Celebrating our Galápagos wind park with a special publication

December 10, 2013

With three 800 kW wind turbines, GSEP’s Galápagos San Cristóbal Island wind park was the first large-scale wind project in Ecuador. An iconic symbol of the success of localized sustainable energy development, the project has displaced a total of one third of diesel consumption on San Cristóbal.

To mark its sixth year of operations, GSEP is issuing a special report to highlight the results and achievements since the park's commissioning (the report is also available in Spanish). 

When it was developed and constructed, the project was one of the world’s largest hybrid projects for which there was no precedent in Ecuador. The fact that the wind park was developed in the fragile ecosystem of the Galápagos Islands, a UNESCO World Heritage site, raised the stakes even further.

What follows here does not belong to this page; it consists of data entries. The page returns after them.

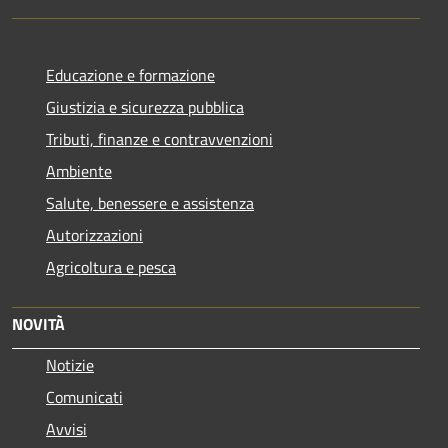
Educazione e formazione
Giustizia e sicurezza pubblica
Tributi, finanze e contravvenzioni
Ambiente
Salute, benessere e assistenza
Autorizzazioni
Agricoltura e pesca
NOVITÀ
Notizie
Comunicati
Avvisi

We were committed to designing and constructing the project in strict compliance with environmental laws and the recommended environmental safeguards. The results matched these high performance expectations: since its commercial start-up in 2007, no petrels, an endangered indigenous bird on the islands, have been injured because of the wind turbines.

We are proud that the Galápagos San Cristóbal Island wind park has been a national pioneer in the use of wind resources and served as a reference for the development of similar projects both in the Galápagos Islands and on Ecuador’s mainland. Close collaboration with our local partners, along with a strong design and trustworthy team, have ensured the project’s successful operations over the last six years.  The project’s impressive track record and success rest on sensible management and a willingness by the local community and national government to try new, different approaches to introducing renewable energy on San Cristóbal. The national government established new policies to enable renewable power to be deployed and endorsed a new electricity price tariff based on costs to generate power with the local wind resource. The training of the project facilities’ operations and maintenance staff ensures the existence of highly qualified professionals on the Galápagos Islands. Developing the technical and management skills of the local population has increased their confidence in renewable energy projects.